Войдя в комнату, он прикрыл за собой дверь и приготовился упасть на пол на случай, если ему в голову полетит очередной тяжелый предмет.
– Если не хотите, чтобы вас кто-нибудь услышал, ведите себя потише, – сказал он.
– Если ты хоть кому-нибудь расскажешь, твоя жизнь превратится в ад.
Роуэн засмеялся – словно он уже не жил в аду!
– Ты думаешь, это смешно. Я покажу тебе, что такое смешно!
– Простите, – сказал Роуэн, – я не собирался смеяться. То есть я смеялся не над вами, как вы, наверное, подумали.
Вольта больше не швырялся тяжестями и не выгонял его, а потому Роуэн взял стул и сел – достаточно далеко, чтобы сохранить дистанцию.
– Сегодня был трудный день, – сказал он, – и я на вас не обижаюсь.
– Да что ты понимаешь в этом? – оборвал его Вольта.
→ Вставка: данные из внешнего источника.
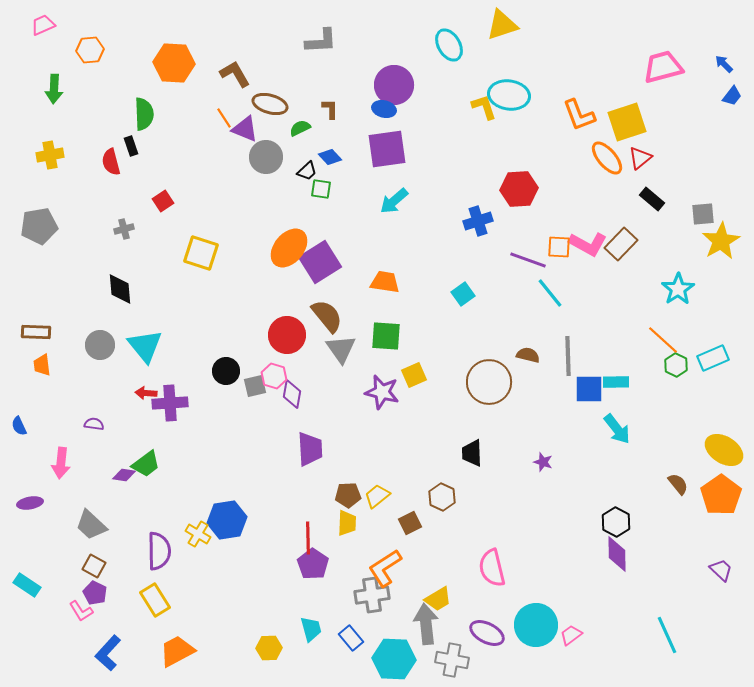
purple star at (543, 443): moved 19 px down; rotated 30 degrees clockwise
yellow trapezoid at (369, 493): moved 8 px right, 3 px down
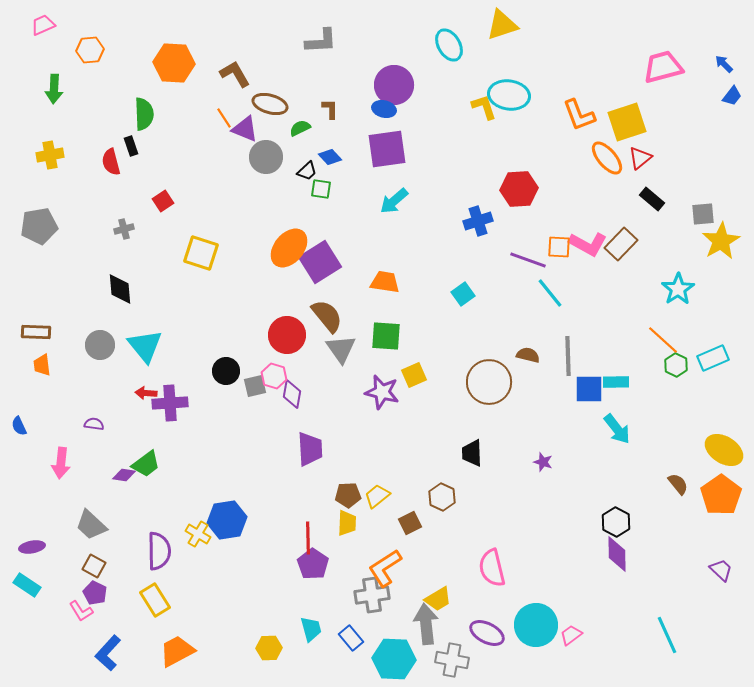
purple ellipse at (30, 503): moved 2 px right, 44 px down
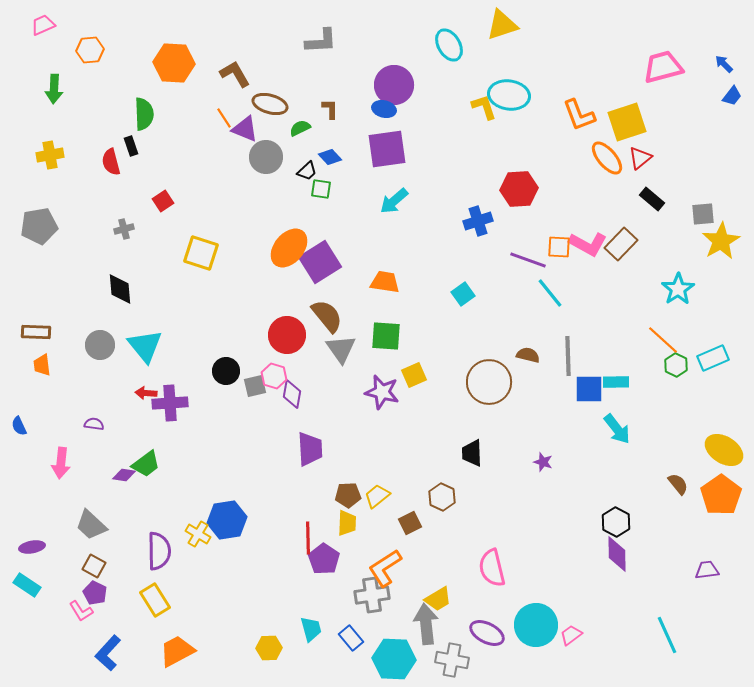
purple pentagon at (313, 564): moved 11 px right, 5 px up
purple trapezoid at (721, 570): moved 14 px left; rotated 50 degrees counterclockwise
– Я знаю, что вы не такой, как другие, – ответил Роуэн. – То есть не вполне.
Вольта посмотрел на него. Глаза его были красны, но он уже не скрывал слез.
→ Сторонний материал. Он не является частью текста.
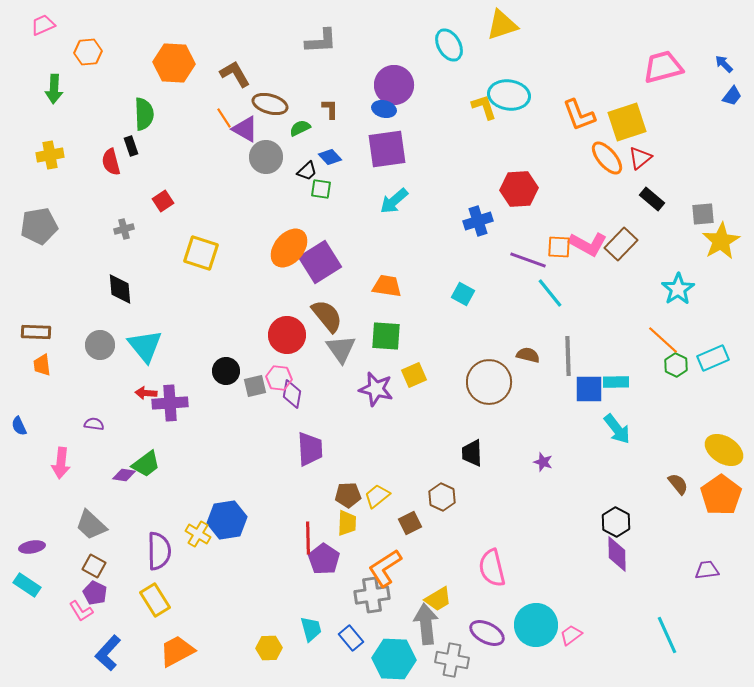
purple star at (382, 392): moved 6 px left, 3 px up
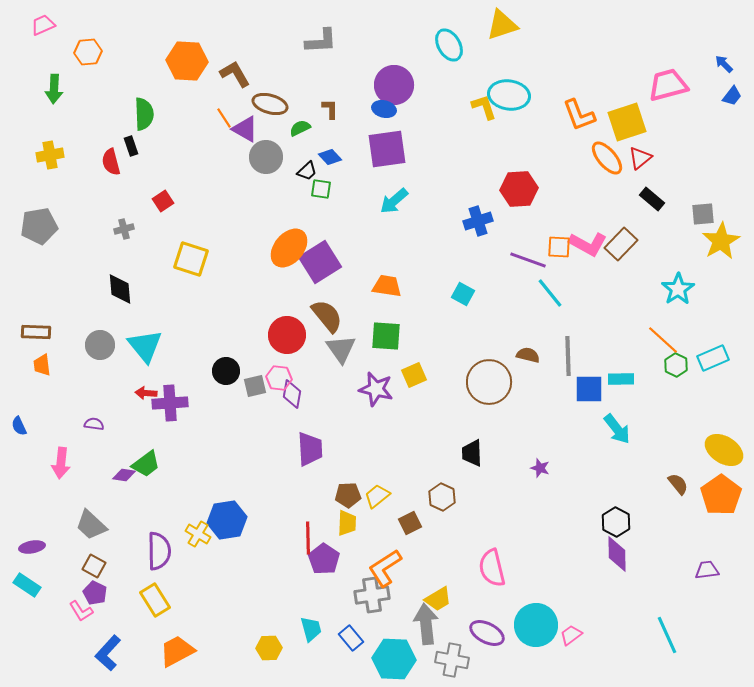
orange hexagon at (174, 63): moved 13 px right, 2 px up
pink trapezoid at (663, 67): moved 5 px right, 18 px down
yellow square at (201, 253): moved 10 px left, 6 px down
cyan rectangle at (616, 382): moved 5 px right, 3 px up
purple star at (543, 462): moved 3 px left, 6 px down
– Ты хочешь сказать, что со мной что-то не так? – спросил он.
Он смотрел на Роуэна, сжимая кулаки, но тот не двигался, потому что был уверен – удара не последует. Скорее Вольта ударит самого себя, если сможет.
– За жнецом Годдардом будущее, – сказал наконец Вольта. – А я не хочу остаться частью прошлого. Ты это понимаешь?
– Но вы же ненавидели то, что вам пришлось сегодня делать, правда? Даже больше, чем я, потому что вы не просто наблюдали, а были частью того, что происходило.
– Ты тоже скоро станешь частью этого.
– Не уверен, – покачал головой Роуэн.
– Станешь! Как только получишь кольцо и убьешь свою хорошенькую подружку, возврата уже не будет.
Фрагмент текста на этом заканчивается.